Databases used to store and manage data include relational databases, non-relational databases, and graph databases. They do, however, have their own distinct features and characteristics that make them better suited for specific applications.
Relational Databases
For starters, when you speak of relational databases, ultimately think of it in terms of data being stored in tables. Those tables have columns and rows, very similar to an Excel spreadsheet, and the data can be linked between those tables; a column in one table can point to other data in another table, and that's why they're called relational databases. They are also known as SQL databases as they are the most traditional type of database. Some examples of popular relational databases include MySQL, Oracle, and Microsoft SQL Server. Major companies that use relational databases include Bank of America, eBay, and FedEx.
One of the main advantages of relational databases is that they are highly structured and offer a consistent, predictable way of storing and accessing data. This makes them easy to use and understand, and they are well-suited for applications that require a high level of data integrity and consistency, such as financial systems and customer relationship management (CRM) systems.?

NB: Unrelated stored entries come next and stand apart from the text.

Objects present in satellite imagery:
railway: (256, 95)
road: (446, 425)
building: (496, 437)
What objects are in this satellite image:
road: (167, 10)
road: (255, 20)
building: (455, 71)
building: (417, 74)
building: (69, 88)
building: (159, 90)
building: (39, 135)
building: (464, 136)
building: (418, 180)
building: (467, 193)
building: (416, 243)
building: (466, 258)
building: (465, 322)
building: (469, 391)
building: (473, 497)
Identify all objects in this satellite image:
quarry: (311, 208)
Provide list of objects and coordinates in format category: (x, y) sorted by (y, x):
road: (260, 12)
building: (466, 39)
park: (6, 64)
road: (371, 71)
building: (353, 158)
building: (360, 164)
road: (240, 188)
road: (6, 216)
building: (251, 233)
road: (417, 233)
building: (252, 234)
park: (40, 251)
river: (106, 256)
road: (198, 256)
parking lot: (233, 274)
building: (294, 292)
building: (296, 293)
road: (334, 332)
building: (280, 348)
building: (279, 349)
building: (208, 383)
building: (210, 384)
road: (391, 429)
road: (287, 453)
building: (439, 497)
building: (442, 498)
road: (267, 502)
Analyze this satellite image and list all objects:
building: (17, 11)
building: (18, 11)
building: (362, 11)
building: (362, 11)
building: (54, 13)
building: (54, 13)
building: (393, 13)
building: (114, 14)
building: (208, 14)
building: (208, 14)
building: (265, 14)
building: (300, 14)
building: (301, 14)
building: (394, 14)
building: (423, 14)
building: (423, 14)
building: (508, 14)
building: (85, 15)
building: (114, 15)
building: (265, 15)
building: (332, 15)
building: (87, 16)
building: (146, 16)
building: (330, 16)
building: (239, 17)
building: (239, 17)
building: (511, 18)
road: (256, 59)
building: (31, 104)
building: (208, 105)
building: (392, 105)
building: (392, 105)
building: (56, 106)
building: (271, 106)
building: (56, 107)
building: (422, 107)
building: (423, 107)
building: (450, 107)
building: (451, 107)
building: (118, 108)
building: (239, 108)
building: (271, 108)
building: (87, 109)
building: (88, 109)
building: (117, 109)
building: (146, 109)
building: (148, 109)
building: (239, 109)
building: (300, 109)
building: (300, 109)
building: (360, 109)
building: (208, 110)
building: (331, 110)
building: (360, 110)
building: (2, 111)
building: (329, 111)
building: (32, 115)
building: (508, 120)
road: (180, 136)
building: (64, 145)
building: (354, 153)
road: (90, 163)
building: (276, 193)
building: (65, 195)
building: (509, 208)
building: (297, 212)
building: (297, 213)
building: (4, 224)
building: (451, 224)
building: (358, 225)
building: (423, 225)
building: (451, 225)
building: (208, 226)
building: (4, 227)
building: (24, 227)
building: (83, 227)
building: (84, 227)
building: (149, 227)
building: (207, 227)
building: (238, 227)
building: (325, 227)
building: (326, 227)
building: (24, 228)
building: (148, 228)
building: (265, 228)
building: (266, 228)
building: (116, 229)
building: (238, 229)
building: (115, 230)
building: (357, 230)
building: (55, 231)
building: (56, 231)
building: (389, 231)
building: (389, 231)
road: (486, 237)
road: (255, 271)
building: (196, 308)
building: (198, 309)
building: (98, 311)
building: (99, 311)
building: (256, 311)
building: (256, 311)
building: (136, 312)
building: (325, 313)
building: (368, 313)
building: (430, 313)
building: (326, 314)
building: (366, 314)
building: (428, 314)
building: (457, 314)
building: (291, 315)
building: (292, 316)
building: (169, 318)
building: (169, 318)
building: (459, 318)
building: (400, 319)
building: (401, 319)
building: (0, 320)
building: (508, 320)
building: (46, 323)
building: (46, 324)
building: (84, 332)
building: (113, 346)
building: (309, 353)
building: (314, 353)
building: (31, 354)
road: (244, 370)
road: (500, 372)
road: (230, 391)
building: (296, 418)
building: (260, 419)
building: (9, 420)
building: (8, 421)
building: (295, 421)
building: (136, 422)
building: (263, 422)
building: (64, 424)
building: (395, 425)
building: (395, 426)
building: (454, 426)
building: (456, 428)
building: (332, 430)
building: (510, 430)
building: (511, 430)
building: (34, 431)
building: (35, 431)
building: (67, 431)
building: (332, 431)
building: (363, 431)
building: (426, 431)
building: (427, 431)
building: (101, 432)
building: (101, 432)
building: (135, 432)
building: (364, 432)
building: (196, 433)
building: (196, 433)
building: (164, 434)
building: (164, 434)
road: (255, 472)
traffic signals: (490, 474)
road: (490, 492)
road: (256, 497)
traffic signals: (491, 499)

However, relational databases can be inflexible when it comes to storing data that doesn't fit neatly into a table structure, and they can be difficult to scale as the volume of data grows. They also require a lot of upfront design and planning, which can be time-consuming and inflexible. When you think of a relational database, you can think of it as having limited horizontal scalability. It tends to have slow table joints for very complex joints and very large amounts of data.? Other considerations for relational databases tend to be that they have a rigid schema. They are very high performance for transactions, and they tend not to be particularly good for deep analytics.
Non-relational Databases
Moving on to another type of database, the non-relational databases or also known as NoSQL databases, these are newer types of databases that were developed in the mid-2000s in response to the limitations of its predecessor. Unlike relational databases, which are structured around tables and rows, non-relational databases are more flexible and can store data in a variety of formats, including key-value pairs, documents, and graphs.? Some examples of popular non-relational databases include MongoDB, Cassandra, and Couchbase. Major companies that use non-relational databases include Facebook, Google, and Amazon.
One of the main advantages of non-relational databases is their flexibility and scalability. When you think about non-relational databases, large amounts of data goes along with it, and what's happening is that you're doing sort of multiple scans over a very, very large table to be able to index tables and find the data that you're looking for. These types of databases are designed to handle large volumes of unstructured data and can be easily scaled up or down as the needs of the application change.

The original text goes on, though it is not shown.